- **Problem details**
Starting with the line containing "X158750000Y-99060000D03*" and going on through the line containing "X146050000Y-91440000D03*", return the lines of the data below exactly, and only those.

- **Data listing**
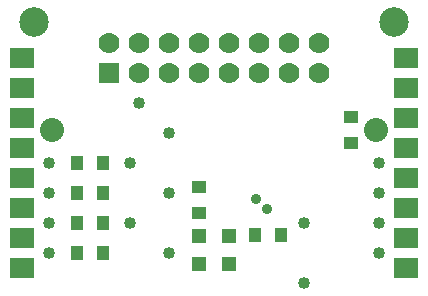
<source format=gbr>
G04 #@! TF.FileFunction,Soldermask,Top*
%FSLAX46Y46*%
G04 Gerber Fmt 4.6, Leading zero omitted, Abs format (unit mm)*
G04 Created by KiCad (PCBNEW (2015-12-09 BZR 6195)-product) date Sat Feb 25 21:50:35 2017*
%MOMM*%
G01*
G04 APERTURE LIST*
%ADD10C,0.100000*%
%ADD11C,1.016000*%
%ADD12C,2.032000*%
%ADD13R,2.032000X1.778000*%
%ADD14C,2.499360*%
%ADD15R,1.778000X1.778000*%
%ADD16C,1.778000*%
%ADD17R,1.000000X1.300000*%
%ADD18R,1.300000X1.000000*%
%ADD19R,1.300000X1.200000*%
%ADD20C,0.889000*%
G04 APERTURE END LIST*
D10*
D11*
X138430000Y-93980000D03*
X140970000Y-96520000D03*
X158750000Y-106680000D03*
X130810000Y-106680000D03*
D12*
X158496000Y-96266000D03*
X131064000Y-96266000D03*
D11*
X152400000Y-109220000D03*
X152400000Y-104140000D03*
X140970000Y-106680000D03*
X140970000Y-101600000D03*
X130810000Y-104140000D03*
X130810000Y-101600000D03*
X130810000Y-99060000D03*
X158750000Y-104140000D03*
X158750000Y-101600000D03*
D13*
X128524000Y-90170000D03*
X128524000Y-92710000D03*
X128524000Y-95250000D03*
X128524000Y-97790000D03*
X128524000Y-100330000D03*
X128524000Y-102870000D03*
X128524000Y-105410000D03*
X128524000Y-107950000D03*
X161036000Y-107950000D03*
X161036000Y-105410000D03*
X161036000Y-102870000D03*
X161036000Y-100330000D03*
X161036000Y-97790000D03*
X161036000Y-95250000D03*
X161036000Y-92710000D03*
X161036000Y-90170000D03*
D11*
X158750000Y-99060000D03*
D14*
X129540000Y-87122000D03*
X160020000Y-87122000D03*
D15*
X135890000Y-91440000D03*
D16*
X135890000Y-88900000D03*
X138430000Y-91440000D03*
X138430000Y-88900000D03*
X140970000Y-91440000D03*
X140970000Y-88900000D03*
X143510000Y-91440000D03*
X143510000Y-88900000D03*
X146050000Y-91440000D03*
X146050000Y-88900000D03*
X148590000Y-91440000D03*
X148590000Y-88900000D03*
X151130000Y-91440000D03*
X151130000Y-88900000D03*
X153670000Y-91440000D03*
X153670000Y-88900000D03*
D17*
X135339000Y-106680000D03*
X133139000Y-106680000D03*
X133139000Y-104140000D03*
X135339000Y-104140000D03*
X135339000Y-101600000D03*
X133139000Y-101600000D03*
X133139000Y-99060000D03*
X135339000Y-99060000D03*
D18*
X156337000Y-97366000D03*
X156337000Y-95166000D03*
D17*
X148209000Y-105156000D03*
X150409000Y-105156000D03*
D18*
X143510000Y-103335000D03*
X143510000Y-101135000D03*
D19*
X143510000Y-107626000D03*
X143510000Y-105226000D03*
X146050000Y-107626000D03*
X146050000Y-105226000D03*
D11*
X137668000Y-99060000D03*
X137668000Y-104140000D03*
D20*
X148336000Y-102108000D03*
X149225000Y-102997000D03*
M02*

</source>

- **Exercise output**
X158750000Y-99060000D03*
D14*
X129540000Y-87122000D03*
X160020000Y-87122000D03*
D15*
X135890000Y-91440000D03*
D16*
X135890000Y-88900000D03*
X138430000Y-91440000D03*
X138430000Y-88900000D03*
X140970000Y-91440000D03*
X140970000Y-88900000D03*
X143510000Y-91440000D03*
X143510000Y-88900000D03*
X146050000Y-91440000D03*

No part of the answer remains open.